"If parenting were an Olympic sport, this year’s games would probably see several world records broken." Global Post
"London 2012 is proving to be a family affair, with parents' reactions to their children competing as big a spectacle as sports" Time Magazine
Am I the only one wondering if the summer Olympics should be subtitled "the year of the parent?" Now, don't get me wrong, seeing the Proctor and Gamble ad that lovingly, brilliantly instills in our minds that each Olympian is someone's child made me tear up a bit - the first time I saw it. Seeing the ad over and over during prime time got a little old. Especially when NBC's coverage seemed much more interested in covering the parent's reactions up in the stands then giving more time to the athletic competition. Call me crazy, but I would rather have seen some of the Chinese women gymnastics team perform than getting cozy with USA's fab five's parents. The next morning, turn on the TV and there they are again - this time on the Today show with their gold medal winning daughters. One of the parental units reactions in the stands have gone viral over YouTube. It's gone beyond just giving the audience a sense of the athlete's personal story and triumph - now winning is a family affair. It's reality TV filled with parental angst.
Why am I chewing on this?
About fifteen years ago I was standing in a dance studio watching my daughter take a ballet class. It was a new studio for us and there was a fairly serious vibe in the place that promoted creating dancers that would go on to have careers as ballerinas. Not why we were there. My daughter just liked to dance.
Standing next to me was a well coiffed, manicured woman with tight lips and a gleam in her eye that was just a bit maniacal. I didn't realize it at the time - but she was the Scary Helicopter Parent dead set on making sure that her daughter became the next greatest ballerina. She was talking with a friend about how her daughter had asked to play soccer with her friends and she (the mother) had made it clear that there was no time in her daughter's schedule to play some sport just to be with her friends from school. Besides, within a few years, the girl would leave that school, start working with a tutor and be in dance classes all day. Her friends would be with her, here at the studio, studying in the back room in between dance classes.
I edged away even as I heard her launch into a scathing critique of all the other girls in the class and how she was going to talk to her precious child about paying better attention.
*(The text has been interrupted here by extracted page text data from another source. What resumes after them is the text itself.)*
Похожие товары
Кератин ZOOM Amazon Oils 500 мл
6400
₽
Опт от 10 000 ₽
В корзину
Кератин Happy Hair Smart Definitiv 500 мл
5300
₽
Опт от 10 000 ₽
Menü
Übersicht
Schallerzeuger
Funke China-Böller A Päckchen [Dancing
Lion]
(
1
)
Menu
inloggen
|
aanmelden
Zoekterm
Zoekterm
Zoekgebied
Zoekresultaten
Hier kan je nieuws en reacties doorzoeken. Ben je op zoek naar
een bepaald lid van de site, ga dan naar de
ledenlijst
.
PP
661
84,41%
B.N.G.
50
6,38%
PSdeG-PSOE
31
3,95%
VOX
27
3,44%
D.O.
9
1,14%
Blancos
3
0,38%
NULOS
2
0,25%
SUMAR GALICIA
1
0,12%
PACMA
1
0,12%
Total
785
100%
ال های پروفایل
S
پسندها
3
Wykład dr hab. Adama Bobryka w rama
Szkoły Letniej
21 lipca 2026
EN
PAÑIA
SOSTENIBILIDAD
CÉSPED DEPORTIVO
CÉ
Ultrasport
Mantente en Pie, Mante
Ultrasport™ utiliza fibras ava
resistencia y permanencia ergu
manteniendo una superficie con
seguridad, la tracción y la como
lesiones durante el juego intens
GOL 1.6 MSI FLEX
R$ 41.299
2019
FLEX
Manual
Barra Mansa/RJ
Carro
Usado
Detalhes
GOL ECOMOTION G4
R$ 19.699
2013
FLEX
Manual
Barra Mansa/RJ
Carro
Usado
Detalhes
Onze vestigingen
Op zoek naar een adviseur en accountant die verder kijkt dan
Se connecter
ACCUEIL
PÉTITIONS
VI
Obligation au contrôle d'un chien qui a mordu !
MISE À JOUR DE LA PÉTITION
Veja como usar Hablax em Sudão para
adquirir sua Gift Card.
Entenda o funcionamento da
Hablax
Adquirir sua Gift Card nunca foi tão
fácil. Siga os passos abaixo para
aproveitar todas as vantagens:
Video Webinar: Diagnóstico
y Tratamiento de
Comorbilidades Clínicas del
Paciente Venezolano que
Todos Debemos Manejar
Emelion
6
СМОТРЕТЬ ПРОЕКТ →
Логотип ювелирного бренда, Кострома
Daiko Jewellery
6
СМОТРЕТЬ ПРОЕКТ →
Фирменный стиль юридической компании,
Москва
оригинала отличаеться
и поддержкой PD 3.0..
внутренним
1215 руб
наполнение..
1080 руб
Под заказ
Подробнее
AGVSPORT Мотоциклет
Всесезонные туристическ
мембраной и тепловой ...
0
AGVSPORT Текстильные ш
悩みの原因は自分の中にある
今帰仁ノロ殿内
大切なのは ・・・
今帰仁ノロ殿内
Part of me was horrified - another part fascinated. Is that what dedication looks like?
Through soccer, basketball, softball, baseball, and volleyball - I've met this woman in the shape of moms and dads on the sidelines. I've also met the loving parents of dynamic athletes who are somewhat bewildered by the drive and dedication of their child. What I liked about those bewildered parents was that they knew they were the pit crew. They did what was needed to support their child's drive - but it was about the kid, not the parent's sacrifice or determination.
Ultimately, that child either has the talent or not to 'go for the gold'. Is it just their hard work, talent and abilities that defines them? Nope - it's also about the hard work and dedication of the parent. This is what we celebrate here in the United States: you can't separate a child's success from the parent. And our media sources are simply cementing that in place. More helicopter parents are on their way.
Okay, fine - however screwed up or enlightened that might be - I would just like to see more competition coverage and less parental performances.